Your task might have failed for a number of reasons, for example, a data quality issue, a misconfiguration, or not enough compute resources. The following are suggested steps to fix some common causes of task failures:

  • If the failure is related to the task configuration, click Edit task. The task configuration opens in a new tab. Update the task configuration as required and click Save task.

  • If the issue is related to cluster resources, for example, insufficient instances, there are several options:

    • If your job is configured to use a job cluster, consider using a shared all-purpose cluster.
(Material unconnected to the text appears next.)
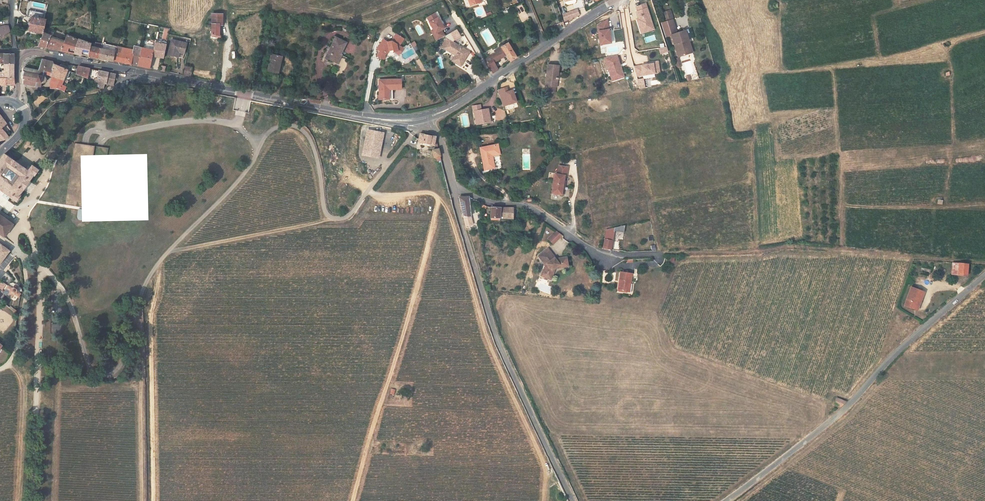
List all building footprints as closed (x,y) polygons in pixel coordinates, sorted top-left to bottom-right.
[(565,6),(567,6),(568,11),(584,7),(583,0),(563,0),(565,6)] [(633,6),(641,34),(654,30),(646,2),(633,6)] [(563,21),(579,18),(578,10),(562,13),(563,21)] [(214,24),(216,24),(217,24),(217,14),(207,14),(207,34),(214,35),(214,24)] [(423,23),(431,19),(428,14),(421,19),(423,23)] [(664,25),(669,23),(667,14),(661,15),(664,24),(664,25)] [(38,19),(25,16),(23,29),(36,32),(38,19)] [(427,35),(430,42),(438,37),(435,31),(438,29),(431,18),(431,19),(423,23),(427,31),(429,34),(427,35)] [(599,46),(611,44),(607,21),(595,23),(599,46)] [(662,40),(668,38),(673,36),(669,23),(664,25),(664,24),(658,26),(662,40)] [(57,49),(60,38),(45,35),(46,30),(40,29),(39,33),(36,32),(33,45),(35,45),(57,49)] [(674,60),(687,57),(683,44),(686,43),(682,33),(673,36),(668,38),(674,60)] [(395,53),(398,48),(394,46),(398,39),(390,34),(386,41),(382,42),(377,39),(371,49),(374,51),(372,56),(378,59),(379,57),(379,55),(380,52),(382,53),(383,51),(387,50),(388,52),(389,52),(393,51),(395,53)] [(70,52),(73,39),(60,35),(60,38),(57,49),(70,52)] [(321,58),(330,62),(334,54),(336,55),(342,43),(331,37),(321,58)] [(88,43),(74,38),(73,39),(70,52),(85,55),(87,46),(88,43)] [(162,56),(171,58),(178,59),(181,44),(165,41),(162,56)] [(414,41),(410,43),(414,51),(419,50),(414,41)] [(455,68),(464,54),(443,41),(442,44),(439,42),(435,47),(438,49),(439,51),(450,57),(446,63),(455,68)] [(85,55),(96,57),(99,44),(90,42),(91,46),(87,46),(85,55)] [(667,52),(664,42),(658,44),(660,54),(667,52)] [(398,47),(402,52),(406,49),(408,48),(405,43),(398,47)] [(96,57),(108,60),(110,52),(116,53),(117,48),(99,44),(96,57)] [(146,57),(156,59),(159,46),(149,44),(147,51),(146,57)] [(489,53),(489,55),(479,61),(487,73),(493,70),(490,65),(502,57),(505,62),(511,58),(503,44),(499,47),(498,46),(497,47),(497,48),(489,53)] [(110,52),(108,60),(133,65),(136,49),(129,47),(129,50),(117,48),(116,53),(110,52)] [(146,57),(147,51),(136,49),(133,65),(143,68),(146,57)] [(409,54),(402,58),(404,62),(413,57),(410,53),(409,54)] [(611,82),(624,78),(617,54),(603,58),(611,82)] [(262,71),(273,74),(274,70),(275,70),(279,58),(266,55),(262,71)] [(0,57),(0,67),(9,67),(9,57),(0,57)] [(47,62),(42,60),(38,71),(44,73),(42,79),(46,81),(41,95),(65,93),(64,88),(62,87),(68,72),(47,62)] [(658,62),(634,65),(635,77),(643,76),(643,78),(654,77),(654,74),(659,73),(658,62)] [(178,75),(185,77),(188,65),(180,63),(178,75)] [(8,81),(9,67),(0,67),(0,82),(8,81)] [(546,67),(545,73),(544,88),(549,88),(553,89),(555,89),(557,68),(546,67)] [(89,71),(78,68),(76,76),(87,79),(89,71)] [(41,81),(42,79),(44,73),(38,71),(37,75),(25,71),(24,73),(22,72),(18,84),(20,85),(19,87),(35,94),(37,88),(40,88),(42,83),(41,81)] [(114,87),(116,76),(99,73),(89,71),(87,79),(95,82),(98,84),(97,90),(104,89),(104,86),(114,87)] [(396,80),(375,80),(375,100),(384,100),(384,88),(396,88),(396,80)] [(396,90),(396,88),(384,88),(384,100),(388,100),(388,90),(396,90)] [(472,126),(485,125),(483,111),(477,112),(476,108),(468,109),(469,114),(470,113),(472,126)] [(361,133),(357,158),(374,161),(377,143),(362,140),(363,133),(361,133)] [(363,133),(362,140),(377,143),(379,136),(363,133)] [(414,136),(414,141),(413,145),(433,149),(431,140),(428,139),(414,136)] [(480,173),(490,172),(489,159),(489,157),(496,156),(495,148),(478,151),(480,173)] [(437,161),(434,150),(428,152),(430,159),(432,158),(433,162),(437,161)] [(15,202),(19,197),(17,195),(32,177),(33,177),(38,170),(31,164),(26,170),(3,152),(0,156),(0,191),(15,202)] [(373,175),(378,169),(374,165),(369,172),(373,175)] [(561,200),(563,172),(554,171),(554,180),(551,180),(551,185),(550,185),(550,194),(550,199),(561,200)] [(459,199),(460,206),(462,217),(473,215),(470,197),(466,197),(459,199)] [(76,219),(83,220),(85,210),(78,209),(76,219)] [(513,221),(514,212),(492,210),(492,222),(501,222),(501,221),(513,221)] [(14,224),(0,213),(0,236),(3,238),(14,224)] [(622,235),(622,229),(603,233),(604,251),(613,251),(612,235),(622,235)] [(553,245),(562,236),(556,230),(547,238),(553,245)] [(553,267),(553,269),(561,269),(561,264),(563,264),(562,259),(554,260),(552,261),(550,259),(551,258),(544,249),(535,255),(541,265),(538,270),(540,270),(537,276),(545,279),(547,274),(546,273),(549,269),(553,267)] [(968,264),(959,263),(958,274),(967,275),(968,264)] [(616,293),(626,295),(627,286),(629,287),(631,276),(619,274),(616,293)] [(12,297),(16,291),(7,285),(3,291),(12,297)] [(916,301),(919,302),(922,291),(911,287),(904,305),(913,309),(916,301)] [(840,406),(846,402),(837,398),(835,404),(837,405),(840,406)]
    • Change the cluster configuration. Click Edit task. In the Job details panel, under Compute, click Configure to configure the cluster. You can change the number of workers, the instance types, or other cluster configuration options. You can also click Swap to switch to another available cluster. To ensure you’re making optimal use of available resources, review best practices for cluster configuration.
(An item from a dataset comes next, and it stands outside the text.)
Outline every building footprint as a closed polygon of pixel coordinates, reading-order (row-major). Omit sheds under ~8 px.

    • If necessary, ask an administrator to increase resource quotas in the cloud account and region where your workspace is deployed.

  • If the failure is caused by exceeding the maximum concurrent runs, either:

    • Wait for other runs to complete.

    • Click Edit task. In the Job details panel, click Edit concurrent runs, enter a new value for Maximum concurrent runs, and click Confirm.

In some cases, the cause of a failure may be upstream from your job, for example, an external data source is unavailable. You can still take advantage of the repair run feature covered in the next section after the external issue is resolved.

Re-run failed and skipped tasks

The repair and rerun feature in Databricks Jobs allows you to re-run failed tasks and any downstream tasks that were skipped. After fixing the cause of the failure, you can repair the run with the following steps:

  1. Click the link for the unsuccessful run in the Start time column of the Completed Runs (past 60 days) table or click the failed task in the matrix view. The Job run details page appears.

  2. Click Repair run. The Repair job run dialog appears, listing all unsuccessful tasks and any dependent tasks that will be re-run.

  3. To add or edit parameters for the tasks to repair, enter the parameters in the Repair job run dialog. Parameters you enter in the Repair job run dialog override existing values. On subsequent repair runs, you can return a parameter to its original value by clearing the key and value in the Repair job run dialog.

  4. Click Repair run in the Repair job run dialog.

  5. After the repair run finishes, the matrix view is updated with a new column for the repaired run. Any failed tasks that were red should now be green, indicating a successful run for your entire job.